宇宙航空研究開発機構 サイトマップ

TOP > レポート&コラム > ISASニュース > 連載の内容 > ISAS事情

ISASニュース

金星探査機「あかつき」の報道公開

No.346(2010年1月)掲載

金星は日没後の宵の空に、あるいは夜明け前の暁の空に、全天で一番明るく輝く星として知られています。その金星に向けて、間もなく金星探査機「あかつき」が打ち上げられます。  現在「あかつき」は、本物の探査機(フライトモデルといいます)を用いての地上試験を相模原キャンパスで継続中です。ロケット打上げ時に発生する過酷な振動や衝撃に対する健全性を確認するための機械環境試験(約1ヶ月間行いました)を無事終了し、続いて、宇宙空間航行中の厳しい熱環境に対する健全性を確認するための熱真空試験(これも約1ヶ月かかります)の準備作業に入りました。

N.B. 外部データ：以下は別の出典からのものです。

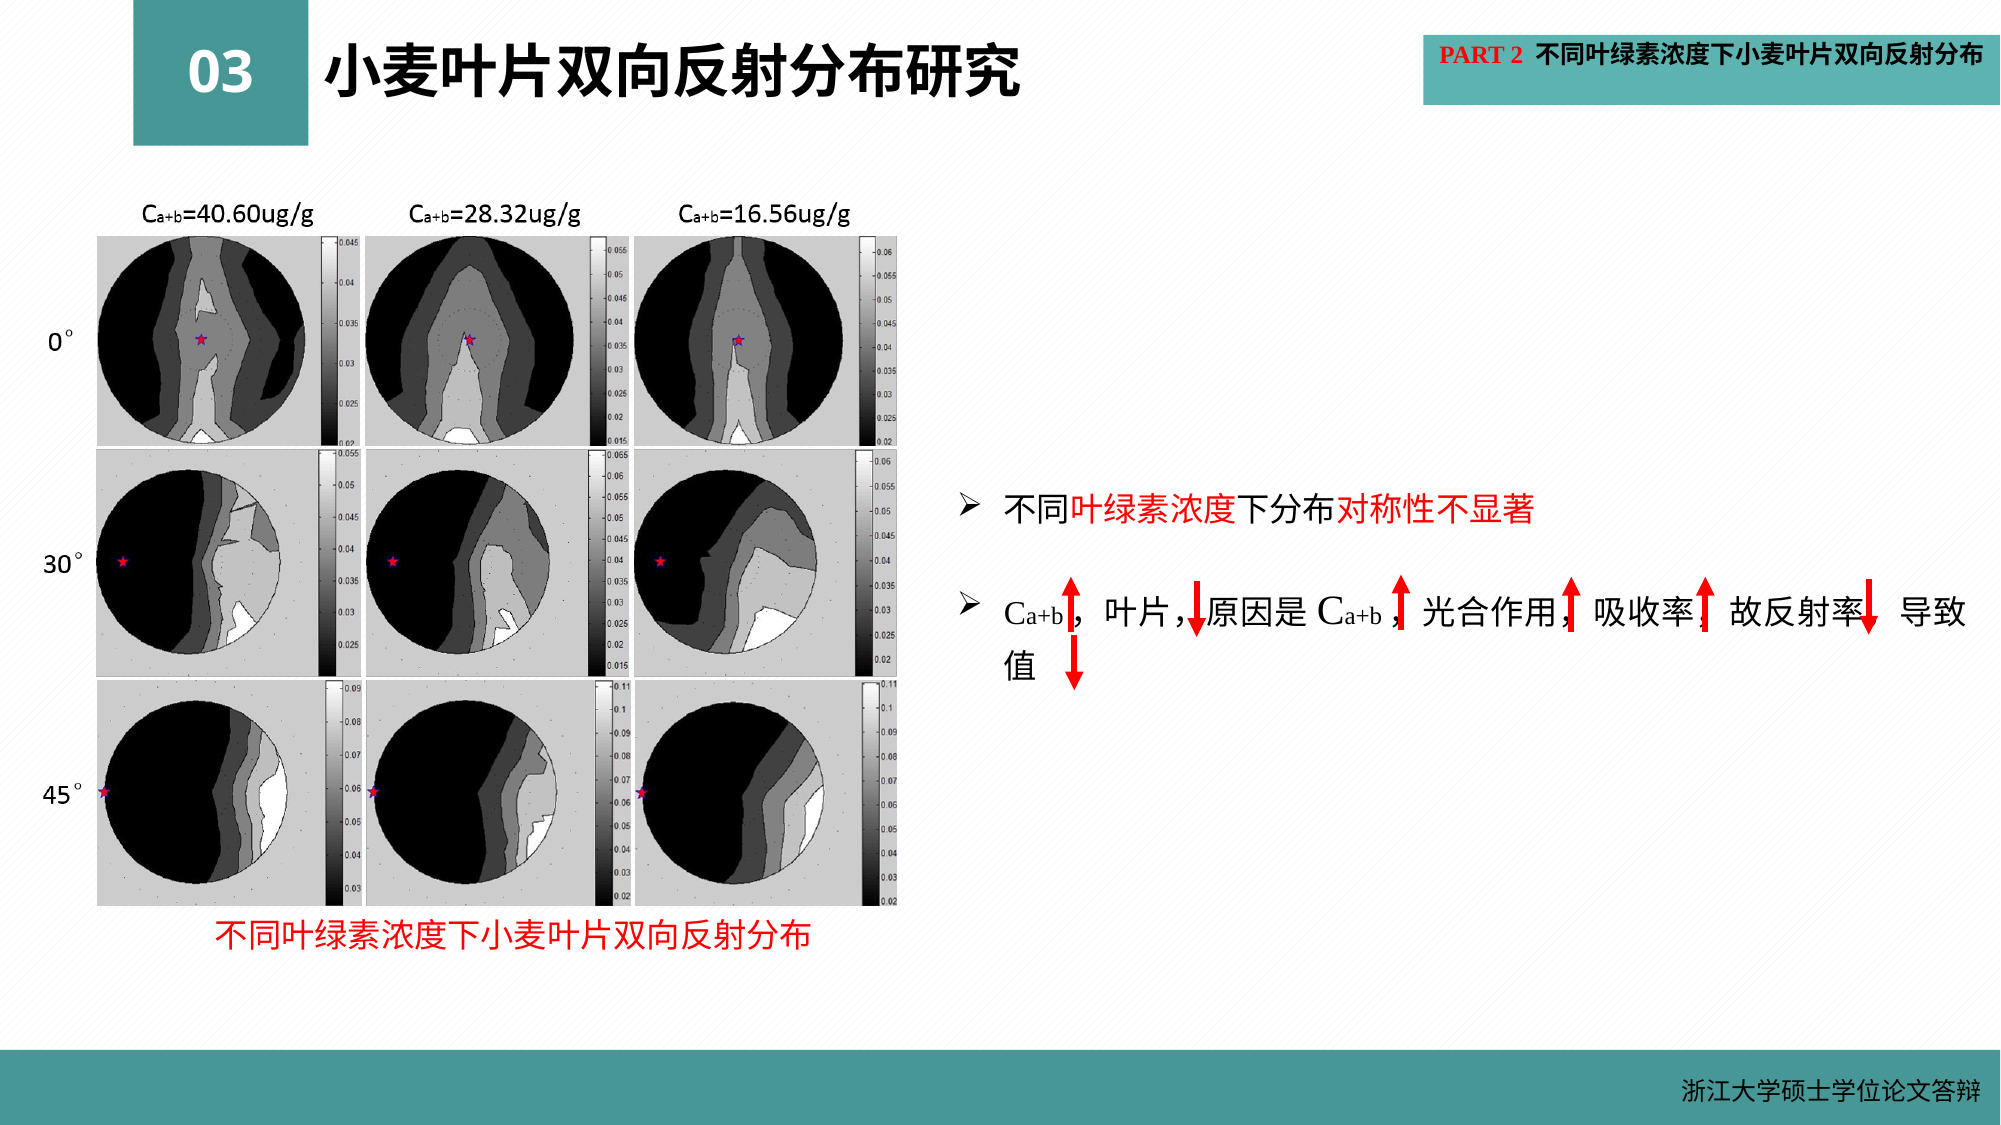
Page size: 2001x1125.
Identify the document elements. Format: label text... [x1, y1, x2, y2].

text_box PART 2 不同叶绿素浓度下小麦叶片双向反射分布 [1423, 34, 2000, 105]
list 小麦叶片双向反射分布研究 [308, 34, 1236, 105]
picture [25, 186, 897, 906]
text_box 不同叶绿素浓度下小麦叶片双向反射分布 [199, 906, 829, 962]
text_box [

機械環境試験では大型の振動衝撃試験装置の上に探査機を載せるため外部からの見学が容易ですが、熱真空試験では宇宙空間を模擬的につくり出すために大型の熱真空チャンバに探査機全体を入れるので、外部から探査機の様子を見ることが難しくなります。そのため、熱真空試験が始まる前、探査機の全貌がよく見える時期を選んで、「あかつき」を報道関係者に公開することになりました。報道公開当日の2009年11月27日は、13社18名の報道関係者が相模原キャンパスを訪れ、2グループに分かれて衛星環境試験棟のクリーンルームに入り、探査機本体とその周辺で作業するプロジェクト関係者を撮影しました。ちょうどこの時期は、「お届けします! あなたのメッセージ、暁の金星へ」と題し、一般の人の名前や金星人への手紙や質問といった短い文章をアルミプレートに刻み探査機と一緒に金星へ届けるというメッセージキャンペーンを実施中でした。このキャンペーンの紹介と併せて、「あかつき」の様子が新聞やニュースで取り上げられました。

打上げ前の地上試験はほぼ最終段階となり、いよいよ新年度には種子島でH-UAロケットに搭載されます。きっと、たくさんの人の夢と期待を、見事金星に届けてくれることでしょう。